## GOAL OF THE EXERCISE:
In the passage on multilingual text classification below, what is the framework called that results from redesigning funnelling?

## SOURCE PASSAGE:
For a classifier to be trained, documents need first to be turned into vectorial representations.
While this has been traditionally achieved utilizing the BOW (``bag of words'') approach, the current research trend is to learn continuous and dense such representations, called embeddings.

Multi-lingual Text Classification (MLTC) is a specific setting of TC. In MLTC each document is written in one of a finite set of languages, and unlabelled documents need to be classified according to a common codeframe (or ``classification scheme'').

We approach MLTC by using funnelling, an algorithm originally proposed by Esuli et al. (2019). Funnelling is a two-tier ensemble-learning method, where the first tier trains language-dependent classifiers that generate document representations consisting of their posterior probabilities for the classes in the codeframe, and where the second tier trains a meta-classifier using all the (language-independent) probabilistic representations.

In this thesis we redesign funnelling by generalizing this procedure; we call the resulting framework Generalized Funnelling (gFun). In doing so, we enable gFun's meta-classifier to capitalize on different language-independent views of the document, that go beyond the document-class correlations captured by the posterior probabilities that are used in ``standard'' funnelling.

To exemplify such views, we experiment with embeddings derived from word-word correlations (for this we use MUSE embeddings (Conneau et al., 2018)) and embeddings derived from word-class correlations (for this we use WCE embeddings (Moreo et al., 2019)) aligned across languages.

The extensive empirical evaluation we have carried out seems indeed to confirm the hypothesis that multiple, language-independent views that capture different types of correlations, are beneficial for MLTC.

## SOURCE MATERIAL:

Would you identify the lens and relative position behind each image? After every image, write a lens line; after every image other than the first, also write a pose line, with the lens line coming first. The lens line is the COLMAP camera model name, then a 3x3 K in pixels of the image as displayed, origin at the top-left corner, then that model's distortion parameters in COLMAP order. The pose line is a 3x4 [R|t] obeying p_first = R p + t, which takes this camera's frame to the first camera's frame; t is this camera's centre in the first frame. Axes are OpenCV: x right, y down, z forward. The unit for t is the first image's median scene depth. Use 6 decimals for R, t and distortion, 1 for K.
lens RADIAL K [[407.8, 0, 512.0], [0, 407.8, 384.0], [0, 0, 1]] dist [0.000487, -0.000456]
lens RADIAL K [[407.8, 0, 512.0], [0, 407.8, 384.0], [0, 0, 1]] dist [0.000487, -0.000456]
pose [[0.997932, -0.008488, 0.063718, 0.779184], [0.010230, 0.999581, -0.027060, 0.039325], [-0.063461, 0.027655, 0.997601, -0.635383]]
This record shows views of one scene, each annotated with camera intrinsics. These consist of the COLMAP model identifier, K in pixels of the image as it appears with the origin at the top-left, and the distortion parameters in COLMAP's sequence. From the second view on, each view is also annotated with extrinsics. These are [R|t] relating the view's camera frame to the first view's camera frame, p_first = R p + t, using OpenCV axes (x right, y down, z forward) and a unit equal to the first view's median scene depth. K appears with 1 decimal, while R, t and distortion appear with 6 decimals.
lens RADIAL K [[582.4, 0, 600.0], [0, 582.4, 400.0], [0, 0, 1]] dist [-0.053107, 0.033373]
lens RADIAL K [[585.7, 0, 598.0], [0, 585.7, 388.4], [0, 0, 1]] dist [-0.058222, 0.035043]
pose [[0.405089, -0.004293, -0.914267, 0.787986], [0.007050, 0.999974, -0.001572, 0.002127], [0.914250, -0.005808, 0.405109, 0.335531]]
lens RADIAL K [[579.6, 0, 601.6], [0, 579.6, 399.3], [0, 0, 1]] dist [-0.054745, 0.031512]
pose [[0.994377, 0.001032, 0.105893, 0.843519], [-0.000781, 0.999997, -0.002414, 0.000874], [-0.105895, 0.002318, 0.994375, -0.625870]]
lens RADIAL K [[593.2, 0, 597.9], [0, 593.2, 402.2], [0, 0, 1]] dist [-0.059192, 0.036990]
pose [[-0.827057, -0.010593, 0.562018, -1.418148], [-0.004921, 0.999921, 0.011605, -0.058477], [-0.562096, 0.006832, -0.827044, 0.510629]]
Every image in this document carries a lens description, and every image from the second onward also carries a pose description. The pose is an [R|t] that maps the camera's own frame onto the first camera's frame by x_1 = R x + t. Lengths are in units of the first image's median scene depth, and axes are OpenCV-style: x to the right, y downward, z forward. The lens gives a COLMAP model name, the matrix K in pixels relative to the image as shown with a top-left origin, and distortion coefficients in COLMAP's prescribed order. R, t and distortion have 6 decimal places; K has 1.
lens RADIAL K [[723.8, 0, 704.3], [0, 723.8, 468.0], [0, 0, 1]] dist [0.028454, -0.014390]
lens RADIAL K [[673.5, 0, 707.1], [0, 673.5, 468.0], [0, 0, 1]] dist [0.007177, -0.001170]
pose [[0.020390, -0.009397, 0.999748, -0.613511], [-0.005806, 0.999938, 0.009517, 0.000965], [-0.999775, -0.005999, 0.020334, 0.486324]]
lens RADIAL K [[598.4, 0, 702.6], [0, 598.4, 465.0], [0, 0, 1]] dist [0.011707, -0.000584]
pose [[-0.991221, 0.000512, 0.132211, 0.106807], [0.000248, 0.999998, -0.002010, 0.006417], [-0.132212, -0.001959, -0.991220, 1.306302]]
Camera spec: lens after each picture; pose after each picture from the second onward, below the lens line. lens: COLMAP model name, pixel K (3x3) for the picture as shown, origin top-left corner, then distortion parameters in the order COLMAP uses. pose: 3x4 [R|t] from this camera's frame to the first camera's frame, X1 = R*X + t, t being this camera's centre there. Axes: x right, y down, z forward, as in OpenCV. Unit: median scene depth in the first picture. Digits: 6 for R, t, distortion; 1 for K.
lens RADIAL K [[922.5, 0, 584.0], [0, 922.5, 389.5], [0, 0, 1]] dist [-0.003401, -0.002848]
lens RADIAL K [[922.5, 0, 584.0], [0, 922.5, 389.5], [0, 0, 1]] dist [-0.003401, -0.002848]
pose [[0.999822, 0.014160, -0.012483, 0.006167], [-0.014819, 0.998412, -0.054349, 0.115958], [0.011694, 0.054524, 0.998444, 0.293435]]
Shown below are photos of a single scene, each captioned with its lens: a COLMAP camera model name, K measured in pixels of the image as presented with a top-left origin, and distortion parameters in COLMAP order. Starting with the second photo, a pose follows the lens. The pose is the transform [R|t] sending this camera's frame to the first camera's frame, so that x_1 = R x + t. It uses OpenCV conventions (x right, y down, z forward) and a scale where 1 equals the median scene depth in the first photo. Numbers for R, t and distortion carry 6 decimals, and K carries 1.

## ANSWER:
Generalized Funnelling (gFun).